Over the past decade, therapies targeting the VEGF/VEGFR and mTOR pathways have served as the standard of care for the clinical management of renal cell carcinoma (RCC) patients. Albeit promising, these targeted drugs have attained only modest clinical benefits with limited prolonged progression-free survival. Therefore, alternative reasonable and applicable therapeutic approaches should be introduced to improve the clinical outcome of RCC patients.

Methods: FDA approved kinase inhibitors were screened to evaluate their abilities to suppress the proliferation of RCC cells. Then, the downstream effector, therapeutic target and signaling pathway of the selected drug were identified by gene expression array, RNAi, kinase profile and rescue verification. Finally, the in vivo effectiveness of the drug was assessed in cell line-based xenograft models and patient-derived xenograft models.

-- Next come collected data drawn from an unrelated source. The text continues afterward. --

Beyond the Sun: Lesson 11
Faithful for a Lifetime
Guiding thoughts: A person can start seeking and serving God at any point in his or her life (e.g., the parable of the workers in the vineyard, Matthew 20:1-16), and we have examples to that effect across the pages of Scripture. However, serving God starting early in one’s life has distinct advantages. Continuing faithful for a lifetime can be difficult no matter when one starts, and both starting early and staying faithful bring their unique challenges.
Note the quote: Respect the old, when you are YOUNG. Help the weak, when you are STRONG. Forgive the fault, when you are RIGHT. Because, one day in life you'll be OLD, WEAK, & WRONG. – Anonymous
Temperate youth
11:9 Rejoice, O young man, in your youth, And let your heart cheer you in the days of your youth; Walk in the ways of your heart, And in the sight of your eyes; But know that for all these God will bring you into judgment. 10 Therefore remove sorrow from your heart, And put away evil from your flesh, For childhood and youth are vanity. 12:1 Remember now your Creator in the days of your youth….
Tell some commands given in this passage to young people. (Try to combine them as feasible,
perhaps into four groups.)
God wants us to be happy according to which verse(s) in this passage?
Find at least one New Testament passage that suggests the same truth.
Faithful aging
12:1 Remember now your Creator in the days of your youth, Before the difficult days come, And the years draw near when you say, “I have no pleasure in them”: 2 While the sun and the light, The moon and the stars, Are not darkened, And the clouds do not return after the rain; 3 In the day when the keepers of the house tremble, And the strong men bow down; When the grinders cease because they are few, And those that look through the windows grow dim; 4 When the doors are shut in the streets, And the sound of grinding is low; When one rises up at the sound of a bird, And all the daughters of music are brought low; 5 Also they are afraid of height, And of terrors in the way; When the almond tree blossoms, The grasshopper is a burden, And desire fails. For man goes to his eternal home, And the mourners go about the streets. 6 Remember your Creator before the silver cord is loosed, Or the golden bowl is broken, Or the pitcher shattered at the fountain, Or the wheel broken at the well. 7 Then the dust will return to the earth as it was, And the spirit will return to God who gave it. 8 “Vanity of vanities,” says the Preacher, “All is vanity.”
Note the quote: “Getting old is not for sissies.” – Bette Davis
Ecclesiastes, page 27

Results: In this study, we discovered that dasatinib is a potent agent that can impair RCC cell viability in vitro and decrease tumor growth in vivo. Mechanistically, we improved the understanding of the precise mechanistic role of YAP as a pivotal effector of dasatinib-induced anti-proliferation through Src-JNK-LIMD1-LATS signaling cascade in RCC cells. Meanwhile, our results indicated that the alteration of p-YAP is closely correlated to the growth inhibition caused by dasatinib in sensitive RCC models.

Conclusion: Our findings provide evidence that dasatinib may serve as a powerful drug candidate to treat subgroups of RCC patients with hyper-activated Src-YAP signaling axis, and the alteration of p-YAP could serve as a functional response biomarker of dasatinib in RCC.